**PROBLEM:** Range to output from the entries below: the line containing "19. [Plastic surgery" through the line containing "20. [Afghan woman". Set it down exactly, ends included, nothing else.

**THE DATA:**
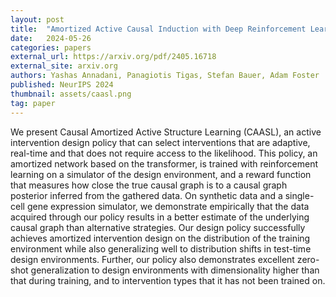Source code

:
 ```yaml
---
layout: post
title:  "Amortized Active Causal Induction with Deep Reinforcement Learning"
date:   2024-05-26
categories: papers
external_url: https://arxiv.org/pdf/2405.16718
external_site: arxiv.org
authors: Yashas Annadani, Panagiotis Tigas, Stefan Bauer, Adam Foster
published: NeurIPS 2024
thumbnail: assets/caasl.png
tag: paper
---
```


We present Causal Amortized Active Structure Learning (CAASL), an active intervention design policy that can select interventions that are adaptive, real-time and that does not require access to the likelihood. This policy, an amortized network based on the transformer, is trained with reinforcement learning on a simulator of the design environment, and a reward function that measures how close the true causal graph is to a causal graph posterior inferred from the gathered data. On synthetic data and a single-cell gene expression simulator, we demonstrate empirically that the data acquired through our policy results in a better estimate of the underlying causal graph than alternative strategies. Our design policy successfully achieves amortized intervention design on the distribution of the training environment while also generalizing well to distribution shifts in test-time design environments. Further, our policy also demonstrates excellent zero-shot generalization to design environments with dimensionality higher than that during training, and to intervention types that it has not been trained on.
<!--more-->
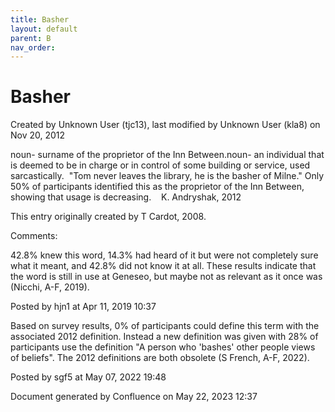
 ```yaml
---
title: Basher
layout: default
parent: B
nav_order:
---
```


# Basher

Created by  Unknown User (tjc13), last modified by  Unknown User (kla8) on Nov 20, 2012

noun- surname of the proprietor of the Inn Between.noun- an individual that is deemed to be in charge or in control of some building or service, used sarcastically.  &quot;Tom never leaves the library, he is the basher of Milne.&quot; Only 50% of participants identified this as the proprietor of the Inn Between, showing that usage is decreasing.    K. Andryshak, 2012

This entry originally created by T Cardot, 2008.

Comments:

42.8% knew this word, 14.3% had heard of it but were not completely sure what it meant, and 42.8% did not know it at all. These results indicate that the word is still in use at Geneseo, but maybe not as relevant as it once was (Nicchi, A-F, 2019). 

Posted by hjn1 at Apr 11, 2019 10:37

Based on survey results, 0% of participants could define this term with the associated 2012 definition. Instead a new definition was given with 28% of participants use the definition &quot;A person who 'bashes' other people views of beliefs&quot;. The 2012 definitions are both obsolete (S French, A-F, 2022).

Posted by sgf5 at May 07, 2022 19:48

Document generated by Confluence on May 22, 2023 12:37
* * *
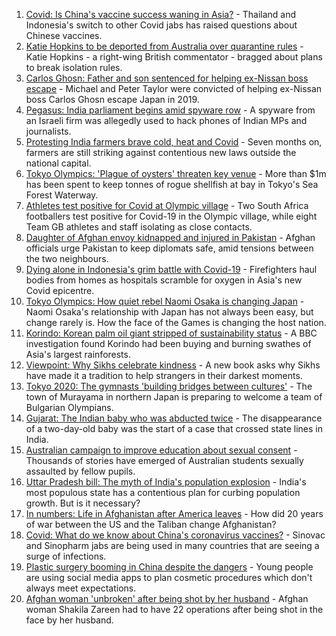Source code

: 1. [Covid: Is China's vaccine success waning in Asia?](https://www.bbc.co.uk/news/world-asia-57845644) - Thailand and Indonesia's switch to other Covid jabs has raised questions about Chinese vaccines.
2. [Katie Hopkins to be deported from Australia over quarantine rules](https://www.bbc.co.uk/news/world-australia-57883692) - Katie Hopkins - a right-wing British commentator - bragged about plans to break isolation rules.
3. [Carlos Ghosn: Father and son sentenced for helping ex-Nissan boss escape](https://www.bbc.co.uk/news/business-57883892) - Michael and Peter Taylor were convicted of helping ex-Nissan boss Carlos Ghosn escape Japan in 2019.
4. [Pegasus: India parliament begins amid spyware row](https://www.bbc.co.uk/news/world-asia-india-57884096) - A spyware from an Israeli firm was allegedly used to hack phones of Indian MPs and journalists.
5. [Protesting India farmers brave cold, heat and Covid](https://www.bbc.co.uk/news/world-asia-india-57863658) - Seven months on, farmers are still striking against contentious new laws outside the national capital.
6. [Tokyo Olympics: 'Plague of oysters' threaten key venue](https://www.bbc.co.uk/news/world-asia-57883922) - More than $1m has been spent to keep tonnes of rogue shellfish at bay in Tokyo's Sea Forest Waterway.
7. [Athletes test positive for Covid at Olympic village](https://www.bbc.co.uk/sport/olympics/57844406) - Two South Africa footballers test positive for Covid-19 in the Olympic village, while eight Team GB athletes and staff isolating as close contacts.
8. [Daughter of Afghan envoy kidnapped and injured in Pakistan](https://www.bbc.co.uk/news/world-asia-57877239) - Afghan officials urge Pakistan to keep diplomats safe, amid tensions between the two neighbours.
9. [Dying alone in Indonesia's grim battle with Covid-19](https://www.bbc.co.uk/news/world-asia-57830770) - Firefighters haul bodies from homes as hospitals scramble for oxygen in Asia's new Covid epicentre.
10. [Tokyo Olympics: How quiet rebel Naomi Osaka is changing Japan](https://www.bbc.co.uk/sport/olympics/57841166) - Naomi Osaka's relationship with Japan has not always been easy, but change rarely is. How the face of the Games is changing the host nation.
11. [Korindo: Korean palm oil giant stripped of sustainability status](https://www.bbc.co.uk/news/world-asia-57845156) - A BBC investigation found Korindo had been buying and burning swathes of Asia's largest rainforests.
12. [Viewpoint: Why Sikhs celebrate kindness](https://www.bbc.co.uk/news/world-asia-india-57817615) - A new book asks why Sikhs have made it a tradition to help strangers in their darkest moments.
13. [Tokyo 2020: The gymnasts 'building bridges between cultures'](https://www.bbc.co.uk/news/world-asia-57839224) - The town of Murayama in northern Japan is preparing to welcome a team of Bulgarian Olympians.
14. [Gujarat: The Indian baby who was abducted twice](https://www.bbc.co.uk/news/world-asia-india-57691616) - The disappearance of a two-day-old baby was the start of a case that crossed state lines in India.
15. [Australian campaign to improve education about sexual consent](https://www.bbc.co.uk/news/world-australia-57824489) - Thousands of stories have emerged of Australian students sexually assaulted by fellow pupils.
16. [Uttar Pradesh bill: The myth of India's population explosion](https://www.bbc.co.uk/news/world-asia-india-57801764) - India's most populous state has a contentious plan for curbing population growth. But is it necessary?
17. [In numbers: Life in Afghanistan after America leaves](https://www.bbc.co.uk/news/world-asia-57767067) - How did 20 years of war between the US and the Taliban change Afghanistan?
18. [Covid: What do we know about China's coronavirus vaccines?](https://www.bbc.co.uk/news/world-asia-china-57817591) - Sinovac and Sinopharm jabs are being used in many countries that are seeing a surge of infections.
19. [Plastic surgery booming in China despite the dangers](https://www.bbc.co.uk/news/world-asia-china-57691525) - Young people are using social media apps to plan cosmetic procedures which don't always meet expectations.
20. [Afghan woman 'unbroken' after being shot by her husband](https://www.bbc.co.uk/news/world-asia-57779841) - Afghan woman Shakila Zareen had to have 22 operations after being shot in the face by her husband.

**RESULT:**
19. [Plastic surgery booming in China despite the dangers](https://www.bbc.co.uk/news/world-asia-china-57691525) - Young people are using social media apps to plan cosmetic procedures which don't always meet expectations.
20. [Afghan woman 'unbroken' after being shot by her husband](https://www.bbc.co.uk/news/world-asia-57779841) - Afghan woman Shakila Zareen had to have 22 operations after being shot in the face by her husband.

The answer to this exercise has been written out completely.